Turkey unveiled its first armed drone in 2015 and has quickly become an international leader in the sector, according to New America’s “World of Drones” project. The country’s unmanned aerial vehicle technology came into sharp focus this week when Turkish-backed Libyan government forces reportedly used drones to target rival Libyan National Army vehicles that were carrying a Russian-made missile system at the al-Watiyah airbase.

The Turkish-made drones were able to disable the missile system before it could be put into action. In a major victory for the embattled Tripoli regime, government forces later captured the base.

Such an attack is just one example of how militaries can no longer simply focus on the offensive capabilities their drones can offer and instead need to devote time, money and resources to fending off enemy attacks.

Uniting the force

Pentagon officials have been brainstorming ways to defeat drone attacks since at least 2017, with each service buying its own system. That includes the Army’s Raytheon-built Coyote, a radar-guided drone that attacks other “unmanned aerial vehicle,” or UAVs; and the Marine Air Defense Integrated System (MADIS), a version of which successfully engaged an Iranian drone in the Strait of Hormuz in July 2019.

Appointing a single office to take charge of the counter-drone mission, Maj. Gen. Gainey said, means there’s likely to be less redundancy. It’s an argument that others in the defense community are making.
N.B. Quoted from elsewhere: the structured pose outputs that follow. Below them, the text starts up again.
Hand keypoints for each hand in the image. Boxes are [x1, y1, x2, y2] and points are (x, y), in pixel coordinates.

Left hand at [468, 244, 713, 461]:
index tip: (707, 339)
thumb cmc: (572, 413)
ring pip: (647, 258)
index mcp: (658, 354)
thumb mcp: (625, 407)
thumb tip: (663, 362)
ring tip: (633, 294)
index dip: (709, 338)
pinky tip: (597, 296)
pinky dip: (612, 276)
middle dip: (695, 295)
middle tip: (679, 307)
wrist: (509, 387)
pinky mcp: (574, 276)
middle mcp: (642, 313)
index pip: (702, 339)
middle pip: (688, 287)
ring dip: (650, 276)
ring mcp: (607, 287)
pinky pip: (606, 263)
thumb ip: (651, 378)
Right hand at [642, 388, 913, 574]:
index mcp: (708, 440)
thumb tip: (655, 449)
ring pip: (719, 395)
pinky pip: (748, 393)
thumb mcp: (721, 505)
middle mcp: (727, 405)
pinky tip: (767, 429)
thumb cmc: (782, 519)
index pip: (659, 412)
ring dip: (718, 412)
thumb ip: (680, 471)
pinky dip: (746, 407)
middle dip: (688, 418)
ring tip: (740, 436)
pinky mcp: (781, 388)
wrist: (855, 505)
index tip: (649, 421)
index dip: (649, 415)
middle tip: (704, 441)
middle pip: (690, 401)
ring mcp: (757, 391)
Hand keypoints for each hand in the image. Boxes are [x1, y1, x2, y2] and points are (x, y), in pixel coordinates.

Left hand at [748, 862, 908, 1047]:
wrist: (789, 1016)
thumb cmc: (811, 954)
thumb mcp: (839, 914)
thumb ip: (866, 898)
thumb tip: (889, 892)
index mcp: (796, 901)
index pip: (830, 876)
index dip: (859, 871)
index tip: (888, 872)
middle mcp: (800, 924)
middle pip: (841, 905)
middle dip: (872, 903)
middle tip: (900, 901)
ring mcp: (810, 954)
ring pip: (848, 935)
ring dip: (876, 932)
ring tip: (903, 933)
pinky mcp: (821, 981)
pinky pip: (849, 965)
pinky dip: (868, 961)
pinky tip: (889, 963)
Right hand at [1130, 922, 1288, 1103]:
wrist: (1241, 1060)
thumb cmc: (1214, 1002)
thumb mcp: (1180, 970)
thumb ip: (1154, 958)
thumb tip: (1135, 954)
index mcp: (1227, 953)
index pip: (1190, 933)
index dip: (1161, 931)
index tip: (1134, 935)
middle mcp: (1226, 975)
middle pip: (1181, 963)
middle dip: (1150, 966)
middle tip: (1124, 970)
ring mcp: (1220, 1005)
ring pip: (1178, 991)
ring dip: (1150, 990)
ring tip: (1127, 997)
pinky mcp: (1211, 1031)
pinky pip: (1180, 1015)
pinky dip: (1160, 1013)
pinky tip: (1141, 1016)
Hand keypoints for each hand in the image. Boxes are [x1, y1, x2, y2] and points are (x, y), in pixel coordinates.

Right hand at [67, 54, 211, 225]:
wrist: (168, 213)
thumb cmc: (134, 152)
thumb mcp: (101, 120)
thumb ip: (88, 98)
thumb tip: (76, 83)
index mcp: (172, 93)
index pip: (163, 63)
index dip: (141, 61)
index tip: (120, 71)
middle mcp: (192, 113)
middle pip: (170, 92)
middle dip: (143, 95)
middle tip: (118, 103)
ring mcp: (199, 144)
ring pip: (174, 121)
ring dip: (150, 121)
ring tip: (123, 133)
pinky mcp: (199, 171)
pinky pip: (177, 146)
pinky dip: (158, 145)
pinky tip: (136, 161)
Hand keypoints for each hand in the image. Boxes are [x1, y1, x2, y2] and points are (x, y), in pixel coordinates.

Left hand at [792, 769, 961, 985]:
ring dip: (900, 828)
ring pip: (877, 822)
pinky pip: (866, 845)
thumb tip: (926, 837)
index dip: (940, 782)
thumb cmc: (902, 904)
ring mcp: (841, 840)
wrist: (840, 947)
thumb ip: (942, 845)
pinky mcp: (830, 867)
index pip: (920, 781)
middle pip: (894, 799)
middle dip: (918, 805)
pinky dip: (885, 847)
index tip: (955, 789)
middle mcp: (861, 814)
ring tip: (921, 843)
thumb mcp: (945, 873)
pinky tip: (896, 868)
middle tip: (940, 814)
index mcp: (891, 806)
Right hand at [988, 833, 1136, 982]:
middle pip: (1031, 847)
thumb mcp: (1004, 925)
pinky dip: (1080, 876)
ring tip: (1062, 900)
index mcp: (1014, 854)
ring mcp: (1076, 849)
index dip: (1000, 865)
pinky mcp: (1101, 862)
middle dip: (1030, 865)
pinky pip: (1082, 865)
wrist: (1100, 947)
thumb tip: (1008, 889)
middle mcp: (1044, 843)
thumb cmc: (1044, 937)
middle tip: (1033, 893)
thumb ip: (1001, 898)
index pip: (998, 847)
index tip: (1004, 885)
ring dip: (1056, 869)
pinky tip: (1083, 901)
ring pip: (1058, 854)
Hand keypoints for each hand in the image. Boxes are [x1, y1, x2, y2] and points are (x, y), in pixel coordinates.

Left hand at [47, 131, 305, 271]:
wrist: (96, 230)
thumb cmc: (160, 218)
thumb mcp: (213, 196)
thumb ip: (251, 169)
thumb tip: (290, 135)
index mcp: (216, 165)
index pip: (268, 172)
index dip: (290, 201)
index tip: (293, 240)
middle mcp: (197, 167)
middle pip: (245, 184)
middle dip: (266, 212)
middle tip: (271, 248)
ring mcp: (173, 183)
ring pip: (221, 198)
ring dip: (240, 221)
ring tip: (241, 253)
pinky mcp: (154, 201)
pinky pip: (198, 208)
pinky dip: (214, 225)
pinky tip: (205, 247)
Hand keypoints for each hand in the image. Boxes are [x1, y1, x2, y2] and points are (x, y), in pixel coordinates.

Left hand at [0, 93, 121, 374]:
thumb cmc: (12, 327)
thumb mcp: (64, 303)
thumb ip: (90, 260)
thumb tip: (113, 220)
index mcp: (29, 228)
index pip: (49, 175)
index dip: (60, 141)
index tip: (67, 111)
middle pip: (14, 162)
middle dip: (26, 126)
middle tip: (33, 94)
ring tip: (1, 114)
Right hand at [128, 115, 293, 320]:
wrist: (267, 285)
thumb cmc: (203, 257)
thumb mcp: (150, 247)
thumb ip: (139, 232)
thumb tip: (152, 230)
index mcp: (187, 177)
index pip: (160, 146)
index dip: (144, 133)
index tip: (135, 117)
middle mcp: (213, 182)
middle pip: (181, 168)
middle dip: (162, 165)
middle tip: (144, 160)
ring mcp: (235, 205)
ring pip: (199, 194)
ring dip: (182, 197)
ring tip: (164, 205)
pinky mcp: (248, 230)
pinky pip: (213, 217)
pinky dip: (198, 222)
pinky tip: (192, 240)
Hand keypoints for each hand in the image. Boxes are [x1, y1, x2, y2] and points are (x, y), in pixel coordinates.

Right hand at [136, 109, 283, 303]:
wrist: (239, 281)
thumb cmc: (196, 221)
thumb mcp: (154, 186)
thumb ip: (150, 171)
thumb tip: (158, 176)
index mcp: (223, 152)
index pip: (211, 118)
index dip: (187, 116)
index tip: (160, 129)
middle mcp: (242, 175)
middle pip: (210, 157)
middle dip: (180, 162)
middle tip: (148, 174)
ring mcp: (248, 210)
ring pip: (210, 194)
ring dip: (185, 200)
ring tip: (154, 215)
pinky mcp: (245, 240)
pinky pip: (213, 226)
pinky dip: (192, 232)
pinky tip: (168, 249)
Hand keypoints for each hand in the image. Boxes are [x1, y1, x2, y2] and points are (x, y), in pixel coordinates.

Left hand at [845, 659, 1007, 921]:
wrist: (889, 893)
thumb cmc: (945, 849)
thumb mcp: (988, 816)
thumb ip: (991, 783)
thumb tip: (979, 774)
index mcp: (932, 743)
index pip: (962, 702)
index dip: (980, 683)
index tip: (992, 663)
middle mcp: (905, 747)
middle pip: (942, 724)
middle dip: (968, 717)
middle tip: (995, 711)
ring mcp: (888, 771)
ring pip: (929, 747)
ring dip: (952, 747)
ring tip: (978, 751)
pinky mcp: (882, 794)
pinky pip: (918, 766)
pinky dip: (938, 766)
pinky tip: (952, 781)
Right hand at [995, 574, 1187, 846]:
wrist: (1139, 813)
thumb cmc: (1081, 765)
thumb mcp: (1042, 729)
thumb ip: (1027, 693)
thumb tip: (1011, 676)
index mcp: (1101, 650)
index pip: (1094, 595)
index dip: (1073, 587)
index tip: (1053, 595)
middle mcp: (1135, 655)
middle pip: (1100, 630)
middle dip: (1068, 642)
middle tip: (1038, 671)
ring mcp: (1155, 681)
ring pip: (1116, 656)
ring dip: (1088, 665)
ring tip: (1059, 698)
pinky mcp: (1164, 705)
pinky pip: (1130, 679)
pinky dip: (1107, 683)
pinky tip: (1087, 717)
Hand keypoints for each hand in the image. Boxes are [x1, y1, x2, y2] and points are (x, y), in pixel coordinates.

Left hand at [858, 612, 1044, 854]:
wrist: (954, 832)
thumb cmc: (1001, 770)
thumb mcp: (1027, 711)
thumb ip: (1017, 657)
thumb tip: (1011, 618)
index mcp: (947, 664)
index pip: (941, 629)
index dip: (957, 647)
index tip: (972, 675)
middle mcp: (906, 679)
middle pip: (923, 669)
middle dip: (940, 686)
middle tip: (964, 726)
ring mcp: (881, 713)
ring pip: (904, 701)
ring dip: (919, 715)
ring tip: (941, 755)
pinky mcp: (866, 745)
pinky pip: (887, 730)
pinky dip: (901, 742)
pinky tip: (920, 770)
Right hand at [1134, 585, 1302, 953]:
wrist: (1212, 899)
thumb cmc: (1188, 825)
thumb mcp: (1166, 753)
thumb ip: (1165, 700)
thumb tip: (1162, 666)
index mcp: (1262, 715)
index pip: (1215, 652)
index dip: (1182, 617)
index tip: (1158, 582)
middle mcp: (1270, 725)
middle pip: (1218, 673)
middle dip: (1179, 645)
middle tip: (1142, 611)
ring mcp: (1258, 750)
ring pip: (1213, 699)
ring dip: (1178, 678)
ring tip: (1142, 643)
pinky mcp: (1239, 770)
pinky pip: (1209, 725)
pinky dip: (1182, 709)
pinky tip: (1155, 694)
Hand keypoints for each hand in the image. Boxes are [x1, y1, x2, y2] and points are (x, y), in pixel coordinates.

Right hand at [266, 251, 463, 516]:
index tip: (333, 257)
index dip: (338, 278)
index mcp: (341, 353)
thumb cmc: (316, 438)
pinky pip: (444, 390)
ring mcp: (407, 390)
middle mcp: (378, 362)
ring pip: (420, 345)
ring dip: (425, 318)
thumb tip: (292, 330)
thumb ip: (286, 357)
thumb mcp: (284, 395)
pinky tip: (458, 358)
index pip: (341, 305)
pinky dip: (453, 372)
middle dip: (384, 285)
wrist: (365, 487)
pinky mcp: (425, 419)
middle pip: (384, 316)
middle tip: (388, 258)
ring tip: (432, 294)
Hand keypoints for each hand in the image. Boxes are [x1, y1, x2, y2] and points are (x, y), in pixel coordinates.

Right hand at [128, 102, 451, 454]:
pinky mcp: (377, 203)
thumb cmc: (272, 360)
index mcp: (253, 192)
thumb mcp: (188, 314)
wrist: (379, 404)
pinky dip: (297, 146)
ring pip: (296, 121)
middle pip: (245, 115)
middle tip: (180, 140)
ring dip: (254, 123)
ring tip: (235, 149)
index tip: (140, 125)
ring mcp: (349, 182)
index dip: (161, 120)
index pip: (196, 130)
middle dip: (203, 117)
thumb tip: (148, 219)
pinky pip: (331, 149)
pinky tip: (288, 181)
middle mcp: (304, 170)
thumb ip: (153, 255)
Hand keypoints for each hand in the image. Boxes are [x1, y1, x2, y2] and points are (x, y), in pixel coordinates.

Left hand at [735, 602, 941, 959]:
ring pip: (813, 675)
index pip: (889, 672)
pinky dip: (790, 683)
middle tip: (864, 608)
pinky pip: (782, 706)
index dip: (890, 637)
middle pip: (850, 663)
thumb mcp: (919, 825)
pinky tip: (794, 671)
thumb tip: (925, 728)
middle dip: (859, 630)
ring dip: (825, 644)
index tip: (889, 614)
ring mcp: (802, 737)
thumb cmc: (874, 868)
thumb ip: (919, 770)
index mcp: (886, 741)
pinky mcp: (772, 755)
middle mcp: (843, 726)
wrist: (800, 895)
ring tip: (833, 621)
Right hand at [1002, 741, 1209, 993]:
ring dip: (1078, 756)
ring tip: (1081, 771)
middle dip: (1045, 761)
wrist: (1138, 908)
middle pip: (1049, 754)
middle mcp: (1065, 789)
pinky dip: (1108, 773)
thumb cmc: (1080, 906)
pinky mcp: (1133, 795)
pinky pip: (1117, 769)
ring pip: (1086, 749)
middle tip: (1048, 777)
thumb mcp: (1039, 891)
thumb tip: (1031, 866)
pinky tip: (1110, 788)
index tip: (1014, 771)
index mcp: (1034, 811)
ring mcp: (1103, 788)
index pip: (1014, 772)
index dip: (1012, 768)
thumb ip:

“There is inefficiency of cost and effectiveness today by the Navy, the Army, the Air Force, the Marines and soon to be the Space Force of all having primary separate weapon systems to integrate, early warn, track and intercept with separate command-and-control systems,” according to the Alexandria, Va.-based Missile Defense Advocacy Alliance.

Streamlining the system so everything can work together is among the most critical missions of the Pentagon’s new anti-drone office. Next month, officials expect to have chosen weapons and radar systems to accomplish three standing missions: protect fixed locations like military bases; provide anti-drone overwatch for mobile units; and choose a hand-held system that can be used by an individual soldier on the ground.

“We know there’s no ‘silver bullet’ to get after the UAV problem. It takes a layered approach of different systems that you integrate,” Gen. Gainey said.

Picking one system over another is only one part of the mission for the office. Also, Gen. Gainey’s team is focusing on requirements, training and especially integration among the services.

Like the internet and GPS, drones can trace their origins to the military but now have applications in virtually every setting. Goldman Sachs estimates a $100 billion opportunity for unmanned aerial vehicles in the commercial market.

But, the ease with which combat-capable drones can be obtained by relatively impoverished forces — such as Yemen’s Iran-backed Houthi rebels — means they can serve a dual purpose as weapons. There have been reports that Islamic State units in Iraq and Syria have used cheap, off-the-shelf drones to deliver grenades into enemy positions.

Even relatively primitive militaries could potentially wreak havoc by employing huge numbers of small, cheap drones to confuse and overwhelm an enemy force. A recent RAND Corporation report delved into the concept of using a swarm of drones to create a “targeting mesh” in contested airspace, overwhelming any defense by the sheer force of numbers.

“Preliminary research suggests that if the cost of the UAVs, including launch, can be kept low enough, it will be possible to pursue a strategy of pure saturation, replenishing the mesh at a rate faster than the enemy can attrit it, until the enemy exhausts its on-hand inventory of interceptor missiles,” reads a key finding of the report.

Those strategies underscore how drone warfare has quickly gone from being borderline science fiction to a hard reality.

“The threat is out there,” Gen. Gainey said.

Trained as an air defense artillery officer in the Army, Maj. Gen. Gainey has spent most of his military career contending with attacks from the air. Before the creation of the Army-led anti-drone office, he had been working on the subject for more than a year in the Pentagon as a member of Joint Chiefs of Staff directorate focused on evaluating and developing force structure requirements.